___ ФРАГМЕНТ ТЕКСТА

Несмотря на большие расстояния и равнинную местность, в Аргентине, как и в большинстве других стран Латинской Америки, не распространены железные дороги. Их сеть затрагивает лишь северную часть страны и используется большей частью для грузовых перевозок. При этом билеты на поезда в три раза дешевле автобусных, но достать их можно только задолго до поездки. Ко всему прочему, поезда ходят не каждый день. Из трёх действующих классов даже самый дорогой «Pullman» предоставляет лишь старые потёртые сиденья в обветшалом вагоне семидесятых годов с дребезжащими окнами и изношенной подвеской. В России их, скорее всего, давно уже списали бы по непригодности. Вагонов купейного или плацкартного типа здесь нет совсем.
Железнодорожный транспорт повсеместно заменён автобусным сообщением. Оно соединяет не только все города страны, но и помогает добраться в соседние страны: Чили, Боливию, Парагвай и Бразилию. Комфортабельные двухэтажные автобусы по удобству ничуть не уступают самолётам, а зачастую даже превосходят их. В распоряжении пассажиров удобные кресла с откидывающимися спинками, подножки для ступней и поддержки голеней, широкие проходы, кофе-машины, горячее питание и удобные туалеты. Также здесь есть телевизоры, чтобы коротать путь за просмотром фильмов, а салон «Cama» равноценен бизнес-классу самолёта. Перевозки на территории страны осуществляют несколько компаний, что создаёт определённую конкуренцию. Но в целом качественный сервис приводит к тому, что цены здесь выше, чем в других регионах, правда, они примерно равны российским (при полном отсутствии в последних какого-либо комфорта). Большой поток пассажиров сделал необходимостью достаточный объём транспорта и его регулярность, поэтому приобрести билет в любую точку на ближайшее время обычно не вызывает проблем.
Для русского человека железная дорога имеет гораздо большее значение, чем просто средство передвижения. Мерный стук колёс, узорный подстаканник, гранёный стакан с горячим чаем, плацкарт или купе, располагающие к задушевным беседам со случайными попутчиками, пробуждают в нашей душе тёплые воспоминания и мечты о юге либо манят авантюрой и духом путешествий. Душные ли это вагоны с тяжёлым духом алкоголя, бегущие в Анапу, или состав, покрывшийся тонкой ледяной коростой по пути в морозный Новосибирск, – для нас они такие же родные, как и деревянные избы с покосившейся изгородью, заросшие тиной чёрные торфяные пруды или статные ели под снежными шапками. Они отстукивают барабанную дробь наступлений, поют колыбельную или читают мантры. Их очень много: больших и малых, новых и видавших виды, скорых и фирменных, пригородных и дальнего следования. Русские поезда забираются в самые дальние уголки страны, доставляя надежды, впечатления, волнение и усталость после тысяч километров пути. Стальные колёса утрамбовывают бесконечные погосты, выстланные миллионами костей заключённых, военнопленных и ссыльных, лишившихся жизни на их строительстве. И каждый железнодорожный путь – победа над стихией, каждая ветка – памятник человеческому подвигу, каждый километр – чья-то трагедия и боль. Поезда стали легендой, дополняющей биографию каждого из нас.

______
___ ИСХОДНЫЕ ДАННЫЕ

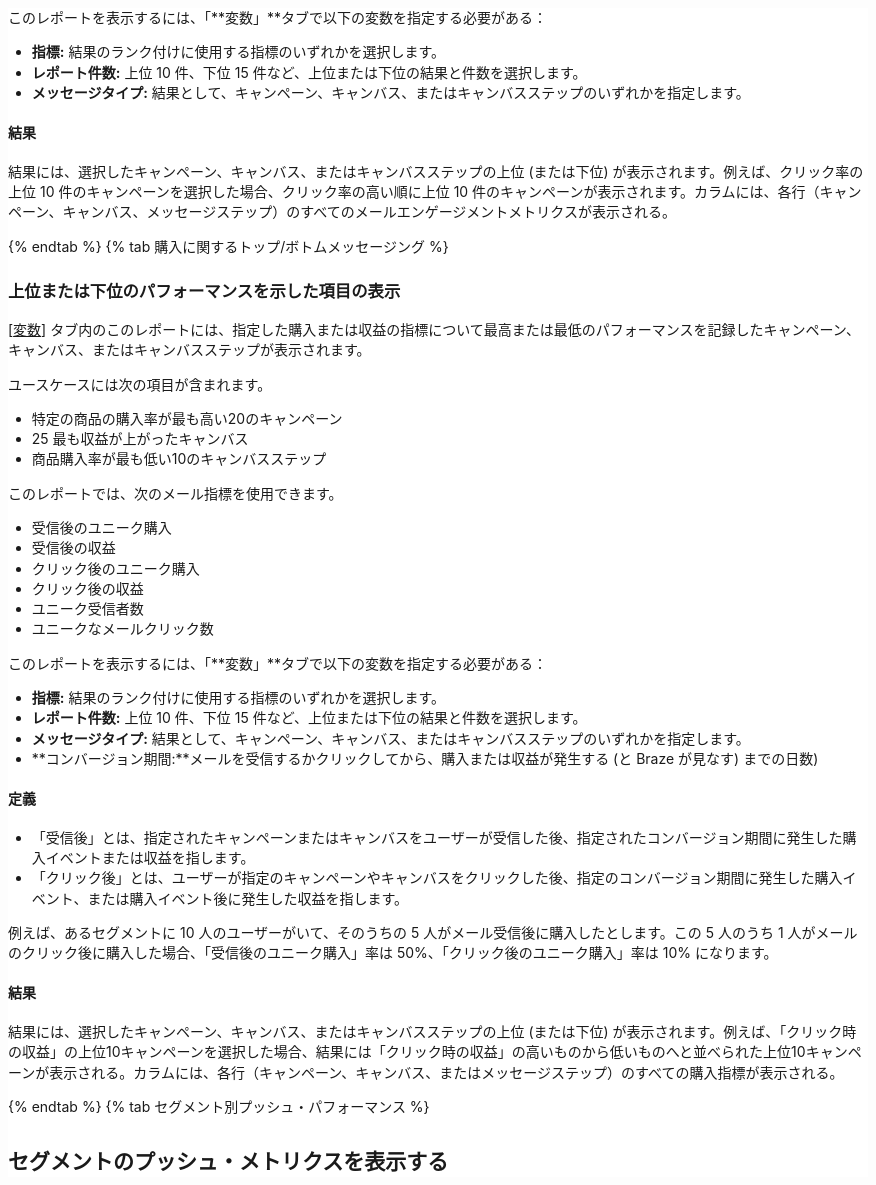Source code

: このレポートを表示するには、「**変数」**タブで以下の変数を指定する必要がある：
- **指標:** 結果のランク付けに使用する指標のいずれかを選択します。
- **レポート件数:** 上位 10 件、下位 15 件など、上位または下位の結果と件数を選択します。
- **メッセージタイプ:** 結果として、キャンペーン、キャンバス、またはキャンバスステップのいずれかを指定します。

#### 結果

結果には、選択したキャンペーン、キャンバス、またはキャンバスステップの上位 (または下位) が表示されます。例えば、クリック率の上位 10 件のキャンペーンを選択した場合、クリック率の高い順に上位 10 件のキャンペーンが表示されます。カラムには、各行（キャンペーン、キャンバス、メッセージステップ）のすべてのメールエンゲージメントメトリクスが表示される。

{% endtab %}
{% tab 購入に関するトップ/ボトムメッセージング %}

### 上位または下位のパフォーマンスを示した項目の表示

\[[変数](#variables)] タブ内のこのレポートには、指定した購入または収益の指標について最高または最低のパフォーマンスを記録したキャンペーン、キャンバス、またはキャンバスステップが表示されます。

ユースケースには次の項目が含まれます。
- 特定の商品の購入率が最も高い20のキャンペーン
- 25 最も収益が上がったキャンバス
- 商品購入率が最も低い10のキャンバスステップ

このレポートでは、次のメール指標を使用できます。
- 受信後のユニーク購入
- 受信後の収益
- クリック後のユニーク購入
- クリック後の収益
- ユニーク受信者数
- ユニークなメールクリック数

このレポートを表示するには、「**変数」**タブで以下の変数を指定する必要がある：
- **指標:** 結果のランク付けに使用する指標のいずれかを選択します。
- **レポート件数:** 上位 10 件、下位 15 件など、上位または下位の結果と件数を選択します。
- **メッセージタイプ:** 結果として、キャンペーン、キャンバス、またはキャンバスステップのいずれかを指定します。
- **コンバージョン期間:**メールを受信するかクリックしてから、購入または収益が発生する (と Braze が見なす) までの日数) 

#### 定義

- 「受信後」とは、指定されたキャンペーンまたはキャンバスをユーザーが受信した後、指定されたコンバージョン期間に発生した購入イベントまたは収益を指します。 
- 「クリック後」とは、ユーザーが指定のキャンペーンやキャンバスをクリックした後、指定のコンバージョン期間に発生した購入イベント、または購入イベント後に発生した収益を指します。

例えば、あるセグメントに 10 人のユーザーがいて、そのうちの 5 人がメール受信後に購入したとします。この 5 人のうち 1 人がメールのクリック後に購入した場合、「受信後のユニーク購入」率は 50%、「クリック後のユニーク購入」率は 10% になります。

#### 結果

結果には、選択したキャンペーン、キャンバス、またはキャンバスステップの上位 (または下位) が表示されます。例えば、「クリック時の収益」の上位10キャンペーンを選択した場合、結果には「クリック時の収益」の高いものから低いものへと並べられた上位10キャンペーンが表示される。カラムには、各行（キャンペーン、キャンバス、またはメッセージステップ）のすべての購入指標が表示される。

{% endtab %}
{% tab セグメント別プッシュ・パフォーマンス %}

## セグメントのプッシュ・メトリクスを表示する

______
___ ИСХОДНЫЕ ДАННЫЕ

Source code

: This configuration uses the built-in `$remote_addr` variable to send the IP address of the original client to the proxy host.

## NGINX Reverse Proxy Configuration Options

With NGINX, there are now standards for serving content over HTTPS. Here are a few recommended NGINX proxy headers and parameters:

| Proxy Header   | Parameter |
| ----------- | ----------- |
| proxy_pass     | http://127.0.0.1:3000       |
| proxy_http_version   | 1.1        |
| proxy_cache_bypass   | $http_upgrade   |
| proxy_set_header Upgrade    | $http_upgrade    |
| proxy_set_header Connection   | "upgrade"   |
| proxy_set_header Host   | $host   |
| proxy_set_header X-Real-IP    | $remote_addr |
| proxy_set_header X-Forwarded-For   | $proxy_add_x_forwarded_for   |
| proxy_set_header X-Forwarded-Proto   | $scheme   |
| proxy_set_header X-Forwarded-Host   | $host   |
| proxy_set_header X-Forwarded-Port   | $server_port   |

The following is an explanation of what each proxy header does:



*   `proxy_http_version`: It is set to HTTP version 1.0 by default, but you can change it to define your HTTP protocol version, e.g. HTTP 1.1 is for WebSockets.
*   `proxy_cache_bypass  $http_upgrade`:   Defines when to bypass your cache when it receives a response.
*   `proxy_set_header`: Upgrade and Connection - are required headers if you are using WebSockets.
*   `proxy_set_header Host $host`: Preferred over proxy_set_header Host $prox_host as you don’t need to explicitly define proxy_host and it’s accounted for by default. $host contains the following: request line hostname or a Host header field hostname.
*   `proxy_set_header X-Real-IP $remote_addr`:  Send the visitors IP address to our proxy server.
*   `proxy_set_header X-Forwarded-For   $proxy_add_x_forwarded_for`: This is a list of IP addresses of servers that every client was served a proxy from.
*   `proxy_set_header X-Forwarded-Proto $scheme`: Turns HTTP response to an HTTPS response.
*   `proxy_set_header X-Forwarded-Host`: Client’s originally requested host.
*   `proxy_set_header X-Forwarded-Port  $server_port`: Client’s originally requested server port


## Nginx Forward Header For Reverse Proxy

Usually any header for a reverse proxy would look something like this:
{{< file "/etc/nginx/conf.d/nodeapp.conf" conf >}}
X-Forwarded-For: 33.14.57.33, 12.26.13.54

______

__УСЛОВИЕ ЗАДАНИЯ__.
Обнови отрывок из текста о поездах и автобусах: перепиши его, начиная со слов «Несмотря на большие» и продолжая до слов «здесь нет совсем.», и поставь «Перу» вместо «Аргентине». Строки для этой работы не нужны.

__РЕШЕНИЕ ЗАДАНИЯ__.
Несмотря на большие расстояния и равнинную местность, в Перу, как и в большинстве других стран Латинской Америки, не распространены железные дороги. Их сеть затрагивает лишь северную часть страны и используется большей частью для грузовых перевозок. При этом билеты на поезда в три раза дешевле автобусных, но достать их можно только задолго до поездки. Ко всему прочему, поезда ходят не каждый день. Из трёх действующих классов даже самый дорогой «Pullman» предоставляет лишь старые потёртые сиденья в обветшалом вагоне семидесятых годов с дребезжащими окнами и изношенной подвеской. В России их, скорее всего, давно уже списали бы по непригодности. Вагонов купейного или плацкартного типа здесь нет совсем.